What you will do: All the records below must be returned exactly as they stand.

Document structure recognition data
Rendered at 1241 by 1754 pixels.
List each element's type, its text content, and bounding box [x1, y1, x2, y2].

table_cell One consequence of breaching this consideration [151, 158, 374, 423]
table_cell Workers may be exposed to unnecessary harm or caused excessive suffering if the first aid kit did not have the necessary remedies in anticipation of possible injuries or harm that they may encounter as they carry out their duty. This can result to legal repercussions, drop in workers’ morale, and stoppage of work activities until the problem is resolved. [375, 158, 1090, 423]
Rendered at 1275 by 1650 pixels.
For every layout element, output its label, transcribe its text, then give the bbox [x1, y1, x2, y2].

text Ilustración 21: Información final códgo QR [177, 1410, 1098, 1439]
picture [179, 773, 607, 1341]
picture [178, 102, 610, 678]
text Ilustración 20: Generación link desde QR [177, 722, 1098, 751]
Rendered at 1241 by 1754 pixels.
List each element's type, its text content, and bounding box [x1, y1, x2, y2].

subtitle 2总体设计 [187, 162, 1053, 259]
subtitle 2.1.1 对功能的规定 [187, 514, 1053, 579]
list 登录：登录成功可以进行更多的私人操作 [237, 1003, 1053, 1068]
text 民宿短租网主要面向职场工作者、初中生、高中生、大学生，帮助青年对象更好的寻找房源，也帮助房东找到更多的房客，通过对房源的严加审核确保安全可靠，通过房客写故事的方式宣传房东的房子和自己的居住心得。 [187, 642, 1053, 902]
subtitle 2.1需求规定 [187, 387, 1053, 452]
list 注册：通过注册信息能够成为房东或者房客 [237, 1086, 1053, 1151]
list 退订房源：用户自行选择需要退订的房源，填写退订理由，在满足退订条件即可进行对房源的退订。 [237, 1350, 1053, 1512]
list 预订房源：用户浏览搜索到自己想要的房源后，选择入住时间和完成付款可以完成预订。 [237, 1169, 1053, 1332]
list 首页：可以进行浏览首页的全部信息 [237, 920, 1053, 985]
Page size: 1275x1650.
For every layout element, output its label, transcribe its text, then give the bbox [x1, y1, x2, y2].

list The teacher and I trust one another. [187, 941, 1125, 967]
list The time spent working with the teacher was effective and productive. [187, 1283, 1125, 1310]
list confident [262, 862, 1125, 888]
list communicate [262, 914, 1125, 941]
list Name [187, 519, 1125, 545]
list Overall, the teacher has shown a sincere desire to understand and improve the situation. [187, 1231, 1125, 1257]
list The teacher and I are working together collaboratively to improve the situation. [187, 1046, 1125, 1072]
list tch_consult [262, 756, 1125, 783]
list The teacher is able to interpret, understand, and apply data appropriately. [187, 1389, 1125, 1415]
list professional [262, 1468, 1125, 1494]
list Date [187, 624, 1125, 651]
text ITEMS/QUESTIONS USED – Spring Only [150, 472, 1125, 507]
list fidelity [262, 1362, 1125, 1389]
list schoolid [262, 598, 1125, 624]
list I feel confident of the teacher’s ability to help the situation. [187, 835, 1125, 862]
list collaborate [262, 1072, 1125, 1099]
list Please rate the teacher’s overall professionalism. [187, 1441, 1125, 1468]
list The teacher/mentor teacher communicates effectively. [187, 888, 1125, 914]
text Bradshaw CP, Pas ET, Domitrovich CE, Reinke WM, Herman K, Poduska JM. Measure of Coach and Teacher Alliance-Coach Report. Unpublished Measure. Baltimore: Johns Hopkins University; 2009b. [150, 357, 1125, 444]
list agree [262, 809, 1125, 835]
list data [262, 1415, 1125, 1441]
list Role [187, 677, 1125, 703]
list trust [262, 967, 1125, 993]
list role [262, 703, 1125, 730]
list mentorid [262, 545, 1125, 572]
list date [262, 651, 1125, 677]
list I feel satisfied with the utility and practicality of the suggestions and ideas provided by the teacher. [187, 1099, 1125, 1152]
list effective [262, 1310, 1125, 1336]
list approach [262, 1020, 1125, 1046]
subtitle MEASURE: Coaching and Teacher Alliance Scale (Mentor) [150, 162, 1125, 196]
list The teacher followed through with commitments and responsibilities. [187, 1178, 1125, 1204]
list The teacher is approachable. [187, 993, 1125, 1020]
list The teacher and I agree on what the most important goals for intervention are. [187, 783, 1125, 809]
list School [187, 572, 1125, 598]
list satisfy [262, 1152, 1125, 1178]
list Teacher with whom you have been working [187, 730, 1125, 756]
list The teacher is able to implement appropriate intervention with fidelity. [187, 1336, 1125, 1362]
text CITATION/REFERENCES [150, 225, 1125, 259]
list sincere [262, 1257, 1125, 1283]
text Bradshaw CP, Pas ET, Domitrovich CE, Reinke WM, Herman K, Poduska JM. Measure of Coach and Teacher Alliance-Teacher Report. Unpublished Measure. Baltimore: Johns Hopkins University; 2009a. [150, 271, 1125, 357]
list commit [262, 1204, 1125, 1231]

Solution for this problem:
Rendered at 1241 by 1754 pixels.
List each element's type, its text content, and bounding box [x1, y1, x2, y2].

table_cell One consequence of breaching this consideration [151, 158, 374, 423]
table_cell Workers may be exposed to unnecessary harm or caused excessive suffering if the first aid kit did not have the necessary remedies in anticipation of possible injuries or harm that they may encounter as they carry out their duty. This can result to legal repercussions, drop in workers’ morale, and stoppage of work activities until the problem is resolved. [375, 158, 1090, 423]
Rendered at 1275 by 1650 pixels.
For every layout element, output its label, transcribe its text, then give the bbox [x1, y1, x2, y2].

text Ilustración 21: Información final códgo QR [177, 1410, 1098, 1439]
picture [179, 773, 607, 1341]
picture [178, 102, 610, 678]
text Ilustración 20: Generación link desde QR [177, 722, 1098, 751]
Rendered at 1241 by 1754 pixels.
List each element's type, its text content, and bounding box [x1, y1, x2, y2].

subtitle 2总体设计 [187, 162, 1053, 259]
subtitle 2.1.1 对功能的规定 [187, 514, 1053, 579]
list 登录：登录成功可以进行更多的私人操作 [237, 1003, 1053, 1068]
text 民宿短租网主要面向职场工作者、初中生、高中生、大学生，帮助青年对象更好的寻找房源，也帮助房东找到更多的房客，通过对房源的严加审核确保安全可靠，通过房客写故事的方式宣传房东的房子和自己的居住心得。 [187, 642, 1053, 902]
subtitle 2.1需求规定 [187, 387, 1053, 452]
list 注册：通过注册信息能够成为房东或者房客 [237, 1086, 1053, 1151]
list 退订房源：用户自行选择需要退订的房源，填写退订理由，在满足退订条件即可进行对房源的退订。 [237, 1350, 1053, 1512]
list 预订房源：用户浏览搜索到自己想要的房源后，选择入住时间和完成付款可以完成预订。 [237, 1169, 1053, 1332]
list 首页：可以进行浏览首页的全部信息 [237, 920, 1053, 985]
Page size: 1275x1650.
For every layout element, output its label, transcribe its text, then give the bbox [x1, y1, x2, y2].

list The teacher and I trust one another. [187, 941, 1125, 967]
list The time spent working with the teacher was effective and productive. [187, 1283, 1125, 1310]
list confident [262, 862, 1125, 888]
list communicate [262, 914, 1125, 941]
list Name [187, 519, 1125, 545]
list Overall, the teacher has shown a sincere desire to understand and improve the situation. [187, 1231, 1125, 1257]
list The teacher and I are working together collaboratively to improve the situation. [187, 1046, 1125, 1072]
list tch_consult [262, 756, 1125, 783]
list The teacher is able to interpret, understand, and apply data appropriately. [187, 1389, 1125, 1415]
list professional [262, 1468, 1125, 1494]
list Date [187, 624, 1125, 651]
text ITEMS/QUESTIONS USED – Spring Only [150, 472, 1125, 507]
list fidelity [262, 1362, 1125, 1389]
list schoolid [262, 598, 1125, 624]
list I feel confident of the teacher’s ability to help the situation. [187, 835, 1125, 862]
list collaborate [262, 1072, 1125, 1099]
list Please rate the teacher’s overall professionalism. [187, 1441, 1125, 1468]
list The teacher/mentor teacher communicates effectively. [187, 888, 1125, 914]
text Bradshaw CP, Pas ET, Domitrovich CE, Reinke WM, Herman K, Poduska JM. Measure of Coach and Teacher Alliance-Coach Report. Unpublished Measure. Baltimore: Johns Hopkins University; 2009b. [150, 357, 1125, 444]
list agree [262, 809, 1125, 835]
list data [262, 1415, 1125, 1441]
list Role [187, 677, 1125, 703]
list trust [262, 967, 1125, 993]
list role [262, 703, 1125, 730]
list mentorid [262, 545, 1125, 572]
list date [262, 651, 1125, 677]
list I feel satisfied with the utility and practicality of the suggestions and ideas provided by the teacher. [187, 1099, 1125, 1152]
list effective [262, 1310, 1125, 1336]
list approach [262, 1020, 1125, 1046]
subtitle MEASURE: Coaching and Teacher Alliance Scale (Mentor) [150, 162, 1125, 196]
list The teacher followed through with commitments and responsibilities. [187, 1178, 1125, 1204]
list The teacher is approachable. [187, 993, 1125, 1020]
list The teacher and I agree on what the most important goals for intervention are. [187, 783, 1125, 809]
list School [187, 572, 1125, 598]
list satisfy [262, 1152, 1125, 1178]
list Teacher with whom you have been working [187, 730, 1125, 756]
list The teacher is able to implement appropriate intervention with fidelity. [187, 1336, 1125, 1362]
text CITATION/REFERENCES [150, 225, 1125, 259]
list sincere [262, 1257, 1125, 1283]
text Bradshaw CP, Pas ET, Domitrovich CE, Reinke WM, Herman K, Poduska JM. Measure of Coach and Teacher Alliance-Teacher Report. Unpublished Measure. Baltimore: Johns Hopkins University; 2009a. [150, 271, 1125, 357]
list commit [262, 1204, 1125, 1231]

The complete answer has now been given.